A landmark contemporary art exhibition exploring home, space, and existence in Bangkok

Bangkok Kunsthalle presents a major contemporary art exhibition for Bangkok and Southeast Asia with Description Without Place by Absalon. This is the first time in Asia that all six of Absalon’s iconic Cells are exhibited together through full-scale replicas, offering visitors a rare opportunity to engage with one of the most thought-provoking bodies of work in late 20th-century art. Curated by Stefano Rabolli Pansera, the exhibition runs from 13 December 2025 to 31 May 2026 and is open to the public with free admission.

This exhibition invites audiences to reflect on a fundamental question: what does “home” truly mean? Through Absalon’s radical architectural works, Description Without Place explores the relationship between the human body, living space, and personal identity, positioning Bangkok Kunsthalle as a key destination for contemporary art in Thailand.


Absalon and the Philosophy of Space and Identity
Born Meir Eshel, Absalon left his homeland at the age of 22 and moved to Paris, where he reshaped his artistic identity. His career rose rapidly, with exhibitions at leading international institutions such as the Centre Pompidou in Paris, Tate Modern in London, the Venice Biennale, and the Israel Museum. Despite his untimely death at just 28, Absalon left behind a powerful and enduring artistic legacy.
Central to this legacy are the Cells, a series of minimalist architectural structures designed at a one-to-one scale based on the artist’s own body. These spaces reject decoration and domestic comfort, instead functioning as spiritual and philosophical environments. For Absalon, the Cell was not a conventional home but a tool to question how space shapes existence, autonomy, and selfhood.
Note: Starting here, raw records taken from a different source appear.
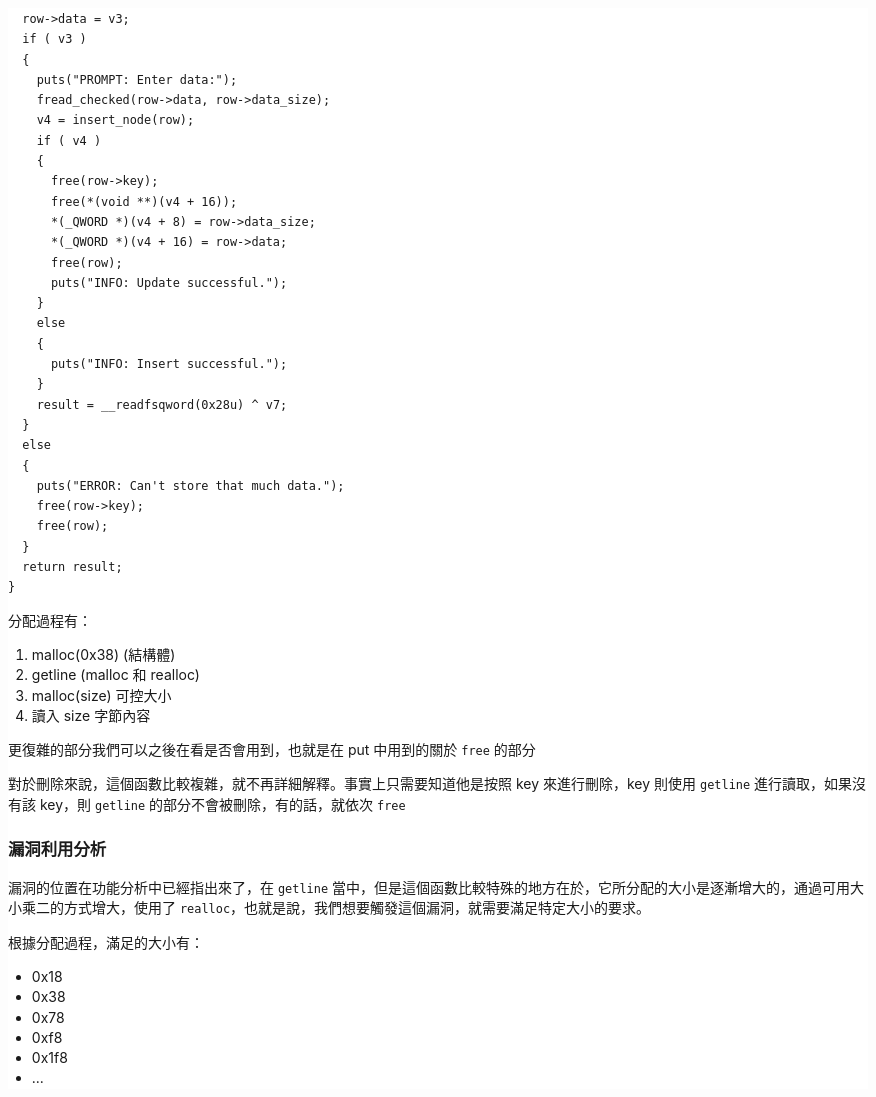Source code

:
 ```
  row->data = v3;
  if ( v3 )
  {
    puts("PROMPT: Enter data:");
    fread_checked(row->data, row->data_size);
    v4 = insert_node(row);
    if ( v4 )
    {
      free(row->key);
      free(*(void **)(v4 + 16));
      *(_QWORD *)(v4 + 8) = row->data_size;
      *(_QWORD *)(v4 + 16) = row->data;
      free(row);
      puts("INFO: Update successful.");
    }
    else
    {
      puts("INFO: Insert successful.");
    }
    result = __readfsqword(0x28u) ^ v7;
  }
  else
  {
    puts("ERROR: Can't store that much data.");
    free(row->key);
    free(row);
  }
  return result;
}
```

分配過程有：

1. malloc(0x38) (結構體)
2. getline (malloc 和 realloc)
3. malloc(size) 可控大小
4. 讀入 size 字節內容

更復雜的部分我們可以之後在看是否會用到，也就是在 put 中用到的關於 `free` 的部分

對於刪除來說，這個函數比較複雜，就不再詳細解釋。事實上只需要知道他是按照 key 來進行刪除，key 則使用 `getline` 進行讀取，如果沒有該 key，則 `getline` 的部分不會被刪除，有的話，就依次 `free`

### 漏洞利用分析

漏洞的位置在功能分析中已經指出來了，在 `getline` 當中，但是這個函數比較特殊的地方在於，它所分配的大小是逐漸增大的，通過可用大小乘二的方式增大，使用了 `realloc`，也就是說，我們想要觸發這個漏洞，就需要滿足特定大小的要求。

根據分配過程，滿足的大小有：

* 0x18
* 0x38
* 0x78
* 0xf8
* 0x1f8
* ...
Six Cells Without Territory at Bangkok Kunsthalle
The Cells were conceived to exist simultaneously in six global cities: Paris, Zurich, Frankfurt, New York, Tel Aviv, and Tokyo. Absalon described them as “viruses in the city,” structures that disrupt conventional ideas of property, belonging, and national identity. Detached from any permanent location, the Cells challenge the notion that home must be rooted in a fixed place.
Description Without Place marks the first time all six Cells are presented together in Asia. Through precise full-scale replicas, visitors can experience how these enclosed spaces transform architecture into a form of existential inquiry. The Cells blur the boundary between shelter and sculpture, asking viewers to reconsider how environments influence thought, behavior, and personal freedom.


Global Concepts Meet Local Context in Bangkok
At Bangkok Kunsthalle, Description Without Place extends beyond Absalon’s work to engage with three key research directions that define the institution’s curatorial vision. These include the study of urban inhabitation through Yaowarat’s vernacular objects as territorial furniture, an examination of repetition as an artistic process as seen in Tang Chang’s calligraphic series, and an exploration of the artist’s studio as a site of withdrawal and experimentation through the work of Spencer Sweeney.
By situating Absalon’s Cells within Bangkok’s urban and cultural landscape, the exhibition creates a dialogue between global contemporary art and local experience, reinforcing Bangkok Kunsthalle’s role as a platform for critical artistic exchange.


Living as an Artistic Practice
Absalon’s Cells are not merely architectural experiments; they are philosophical propositions. Influenced by ideas such as Michel Foucault’s “technology of the self,” the Cells propose living as a conscious practice shaped through discipline, solitude, and self-reflection. Asceticism, in this context, becomes a form of agency rather than denial, offering resistance to the pressures of productivity and constant circulation.
To inhabit a Cell is to turn daily life into a choreographed act, where dwelling itself becomes a work of art. These spaces reveal how architecture can simultaneously limit and liberate, encouraging visitors to see the home not as a passive backdrop, but as an active force in shaping identity and existence.
Exhibition Details at Bangkok Kunsthalle
Event Description Without Place by Absalon
Curated by Stefano Rabolli Pansera
Venue Bangkok Kunsthalle
Exhibition Period 13 December 2025 to 31 May 2026
Opening Days Wednesday to Sunday
Opening Hours 2 PM to 8 PM
Admission Free
Description Without Place at Bangkok Kunsthalle offers a rare and immersive contemporary art experience in Bangkok, inviting audiences to rethink the meaning of home, space, and living in today’s world through the groundbreaking works of Absalon.